**Goal:** Recast the records starting at the line with "family: Poaceae" and ending at the line with "order: Asparagales" as a two-column CSV with the headers rank and name, one row per record. Put each part in its own quoted field and turn any line breaks into spaces.

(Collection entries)
start

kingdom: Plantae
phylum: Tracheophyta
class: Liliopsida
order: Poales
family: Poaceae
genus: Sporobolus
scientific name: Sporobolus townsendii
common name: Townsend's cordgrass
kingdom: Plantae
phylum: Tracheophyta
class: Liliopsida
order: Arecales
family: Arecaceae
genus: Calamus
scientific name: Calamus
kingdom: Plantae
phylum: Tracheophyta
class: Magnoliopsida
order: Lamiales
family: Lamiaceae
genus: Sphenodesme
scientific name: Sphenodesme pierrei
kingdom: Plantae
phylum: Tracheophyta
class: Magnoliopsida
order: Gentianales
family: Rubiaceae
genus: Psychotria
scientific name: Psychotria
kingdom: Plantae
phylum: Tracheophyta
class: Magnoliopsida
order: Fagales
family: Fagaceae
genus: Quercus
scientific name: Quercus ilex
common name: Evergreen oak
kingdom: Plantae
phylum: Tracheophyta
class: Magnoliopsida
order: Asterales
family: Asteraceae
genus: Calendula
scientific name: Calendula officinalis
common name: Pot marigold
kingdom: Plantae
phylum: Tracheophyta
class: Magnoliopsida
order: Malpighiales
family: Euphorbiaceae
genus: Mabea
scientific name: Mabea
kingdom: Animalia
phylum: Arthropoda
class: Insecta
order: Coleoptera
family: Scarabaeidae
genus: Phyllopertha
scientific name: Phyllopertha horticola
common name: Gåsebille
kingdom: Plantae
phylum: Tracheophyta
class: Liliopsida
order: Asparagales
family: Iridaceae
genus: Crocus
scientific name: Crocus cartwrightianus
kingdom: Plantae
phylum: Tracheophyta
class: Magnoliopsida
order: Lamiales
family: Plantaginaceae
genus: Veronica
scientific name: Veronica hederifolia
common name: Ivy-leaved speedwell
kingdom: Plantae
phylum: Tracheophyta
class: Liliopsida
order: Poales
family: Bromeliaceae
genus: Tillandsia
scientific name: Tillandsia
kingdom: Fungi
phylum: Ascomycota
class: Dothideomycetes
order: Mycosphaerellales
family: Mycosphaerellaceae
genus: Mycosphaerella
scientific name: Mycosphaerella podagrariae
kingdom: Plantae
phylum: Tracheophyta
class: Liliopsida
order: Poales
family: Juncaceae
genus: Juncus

end

**Worked solution:**
rank,name
"family:","Poaceae"
"genus:","Sporobolus"
"scientific name:","Sporobolus townsendii"
"common name:","Townsend's cordgrass"
"kingdom:","Plantae"
"phylum:","Tracheophyta"
"class:","Liliopsida"
"order:","Arecales"
"family:","Arecaceae"
"genus:","Calamus"
"scientific name:","Calamus"
"kingdom:","Plantae"
"phylum:","Tracheophyta"
"class:","Magnoliopsida"
"order:","Lamiales"
"family:","Lamiaceae"
"genus:","Sphenodesme"
"scientific name:","Sphenodesme pierrei"
"kingdom:","Plantae"
"phylum:","Tracheophyta"
"class:","Magnoliopsida"
"order:","Gentianales"
"family:","Rubiaceae"
"genus:","Psychotria"
"scientific name:","Psychotria"
"kingdom:","Plantae"
"phylum:","Tracheophyta"
"class:","Magnoliopsida"
"order:","Fagales"
"family:","Fagaceae"
"genus:","Quercus"
"scientific name:","Quercus ilex"
"common name:","Evergreen oak"
"kingdom:","Plantae"
"phylum:","Tracheophyta"
"class:","Magnoliopsida"
"order:","Asterales"
"family:","Asteraceae"
"genus:","Calendula"
"scientific name:","Calendula officinalis"
"common name:","Pot marigold"
"kingdom:","Plantae"
"phylum:","Tracheophyta"
"class:","Magnoliopsida"
"order:","Malpighiales"
"family:","Euphorbiaceae"
"genus:","Mabea"
"scientific name:","Mabea"
"kingdom:","Animalia"
"phylum:","Arthropoda"
"class:","Insecta"
"order:","Coleoptera"
"family:","Scarabaeidae"
"genus:","Phyllopertha"
"scientific name:","Phyllopertha horticola"
"common name:","Gåsebille"
"kingdom:","Plantae"
"phylum:","Tracheophyta"
"class:","Liliopsida"
"order:","Asparagales"